American administrator

Richetta Randolph Wallace (May 12, 1884 – March 1, 1974) was an American administrator, and the first staff member hired by the NAACP.

==Early life==
Richetta G. Randolph was born in Chesterfield County, Virginia, and raised in Plainfield, New Jersey, the daughter of Richard E. Randolph and Martha Jane Chapman Randolph. Her father was choirmaster at Fillmore Avenue Baptist Church in Bridgewater Township, New Jersey. She attended Gaffey's Business School in New York City. She was related to labor leader A. Philip Randolph, but their specific relationship is unclear.

==Career==
Richetta Randolph began working for white suffragist and journalist Mary White Ovington in 1905, as her private secretary. In 1912, she became the first member of the administrative staff at the NAACP. She was the organization's office manager; "it was her machine that in 1909 typed the original 'Call' to organize the N. A. A. C. P.", recalled Ovington, of Randolph's involvement. "More than anyone else, she knows the history of the Association and we turn to her with questions of the past as well as the present." She served as clerk of the annual NAACP conferences, and served as personal secretary of James Weldon Johnson and Walter Francis White. She "arranged and typed" the first issue of The Crisis, and corresponded with W. E. B. Du Bois. "It would have been difficult to have secured a more efficient person to do the exacting clerical work of the young N. A. A. C. P.", commented George Schuyler in a 1942 profile. She worked for the NAACP for over thirty years, until her retirement in 1946.

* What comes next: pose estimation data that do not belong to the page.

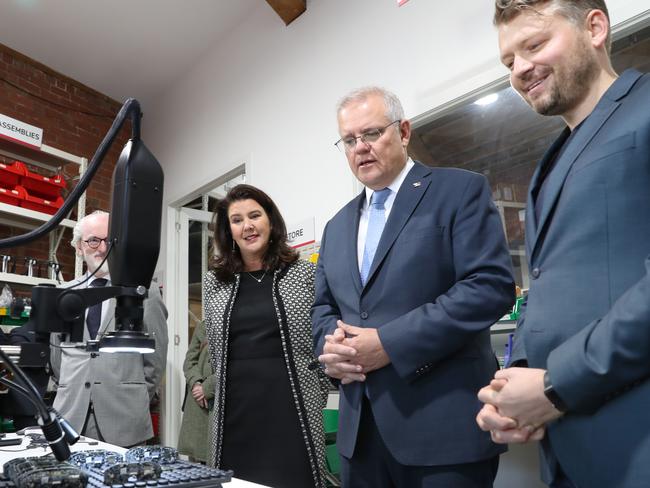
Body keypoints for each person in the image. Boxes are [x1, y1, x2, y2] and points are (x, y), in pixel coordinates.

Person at [476, 2, 650, 487]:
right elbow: (546, 288)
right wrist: (515, 383)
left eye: (534, 45)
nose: (520, 69)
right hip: (568, 450)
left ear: (595, 27)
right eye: (509, 61)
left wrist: (556, 384)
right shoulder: (551, 163)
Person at [312, 86, 515, 487]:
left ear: (403, 132)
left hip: (443, 433)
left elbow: (488, 287)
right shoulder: (336, 228)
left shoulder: (458, 190)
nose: (360, 148)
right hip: (361, 438)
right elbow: (323, 309)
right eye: (349, 140)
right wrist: (331, 349)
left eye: (371, 134)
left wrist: (389, 343)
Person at [204, 184, 329, 488]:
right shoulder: (214, 281)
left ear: (270, 221)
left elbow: (323, 334)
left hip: (292, 405)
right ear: (228, 230)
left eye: (254, 215)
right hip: (235, 408)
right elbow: (215, 350)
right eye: (236, 220)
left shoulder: (303, 272)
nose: (247, 226)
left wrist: (319, 385)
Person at [50, 210, 168, 447]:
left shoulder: (142, 291)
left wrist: (131, 394)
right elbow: (56, 356)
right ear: (79, 248)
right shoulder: (64, 294)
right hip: (70, 417)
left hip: (125, 421)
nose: (102, 248)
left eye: (109, 241)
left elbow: (155, 359)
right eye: (93, 240)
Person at [178, 320, 213, 463]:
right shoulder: (204, 325)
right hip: (197, 406)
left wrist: (208, 387)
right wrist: (196, 384)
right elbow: (189, 362)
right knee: (194, 467)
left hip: (219, 403)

Before and during retirement, Randolph Wallace worked for the Rev. O. Clay Maxwell, pastor of the Mt. Olivet Baptist Church in Harlem. She was the first woman to serve on the church's board of trustees. She performed in a 1928 church pageant, and wrote a historical pageant, "Mount Olivet Yesterday and Today" (1953), about the church's founding.

==Personal life==
Richetta G. Randolph married Frank E. Wallace in 1914, and was widowed when he died in 1921. She died in 1974, in Bedford–Stuyvesant, Brooklyn, where she had lived since 1933. Her papers are archived in the Brooklyn Historical Society.